The year 1842 in science and technology involved some significant events, listed below.

Botany
 Nathaniel Bagshaw Ward publishes On the Growth of Plants in Closely Glazed Cases in London, promoting his concept of the Wardian case.

Exploration
 Antarctic explorer James Clark Ross charts the eastern side of James Ross Island and on January 23 reaches a Farthest South of 78°09'30"S.

Medicine
 January – American medical student William E. Clarke of Berkshire Medical College becomes the first person to administer an inhaled anesthetic to facilitate a surgical procedure (dental extraction).
 March 30 – American physician and pharmacist Crawford Long administers an inhaled anesthetic (diethyl ether) to facilitate a surgical procedure (removal of a neck tumor).
 English surgeon William Bowman publishes On the Structure and Use of the Malpighian Bodies of the Kidney, identifying Bowman's capsule, a key component of the nephron.
 Edwin Chadwick's critical Report on an inquiry into the Sanitary Condition of the Labouring Population of Great Britain is published by the Poor Law Commission.

Paleontology
 Palaeontologist Richard Owen coins the name Dinosauria, hence the Anglicized dinosaur.

Physics
 Christian Doppler proposes the Doppler effect.
 Julius Robert von Mayer proposes that work and heat are equivalent.
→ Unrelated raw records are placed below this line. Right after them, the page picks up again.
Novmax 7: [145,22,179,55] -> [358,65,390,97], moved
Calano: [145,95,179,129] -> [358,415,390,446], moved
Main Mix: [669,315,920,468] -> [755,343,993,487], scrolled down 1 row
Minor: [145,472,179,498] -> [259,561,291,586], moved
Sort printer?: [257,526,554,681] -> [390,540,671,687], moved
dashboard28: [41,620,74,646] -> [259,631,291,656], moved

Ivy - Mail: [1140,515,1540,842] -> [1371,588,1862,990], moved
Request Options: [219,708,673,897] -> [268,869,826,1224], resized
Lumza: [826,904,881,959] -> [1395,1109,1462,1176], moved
This is independently discovered in 1843 by James Prescott Joule, who names it "mechanical equivalent of heat".

Technology
 January 8 – Delft University of Technology established by William II of the Netherlands as a 'Royal Academy for the education of civilian engineers'.
 February 21 – John Greenough is granted the first U.S. patent for the sewing machine.
 June – James Nasmyth patents his design of steam hammer in England and introduces an improved planing machine.
 John Herschel discovers the cyanotype (blueprint) photographic process in England.

Events
 September 14–17 – English naturalist Charles Darwin and his family settle at Down House in Kent.

Awards
 Copley Medal: James MacCullagh
 Wollaston Medal: Leopold von Buch

Births
 February 2 – Julian Sochocki (died 1927), Polish mathematician.
 February 10 – Agnes Mary Clerke (died 1907) Irish astronomer and author.
 February 22 – Camille Flammarion (died 1925), French astronomer.
 March 17 – Rosina Heikel (died 1929), Finnish physician.
 April 4 – Édouard Lucas (died 1891, French mathematician.
 May 7 – Isala Van Diest (died 1916), Belgian physician.
 May 8 – Emil Christian Hansen (died 1909), Danish fermentation physiologist.
 June 11 – Carl von Linde (died 1934), German refrigeration engineer.
 August 23 – Osborne Reynolds (died 1912), Irish-born physicist.
 September 9 – Elliott Coues (died 1899), American ornithologist.
 September 20
 James Dewar (died 1923), Scottish-born chemist.
 Charles Lapworth (died 1920), English geologist.
 October 17 – Gustaf Retzius (died 1919), Swedish anatomist.
 October 24 (O.S. October 12) – Nikolai Menshutkin (died 1907), Russian chemist.
 November 12 – John William Strutt, 3rd Baron Rayleigh (died 1919), English Nobel Prize-winning physicist.
 December 3 – Ellen Swallow Richards (d. 1911), American chemist.
 December 17 – Sophus Lie (died 1899), Norwegian mathematician.

Deaths
 February 15 – Archibald Menzies (born 1754), Scottish-born botanist.
 April 28 – Charles Bell (born 1774), Scottish-born anatomist.
 May 8 – Jules Dumont d'Urville (born 1790), French explorer.
 June 9 - Maria Dalle Donne (born 1778), Bolognese physician 
 June 30 – Thomas Coke, Earl of Leicester (born 1754), English agriculturalist and geneticist.
 July 19 – Pierre Joseph Pelletier (born 1788), French chemist.
 July 25 – Dominique Jean Larrey (born 1766), French military surgeon, pioneer of battlefield medicine.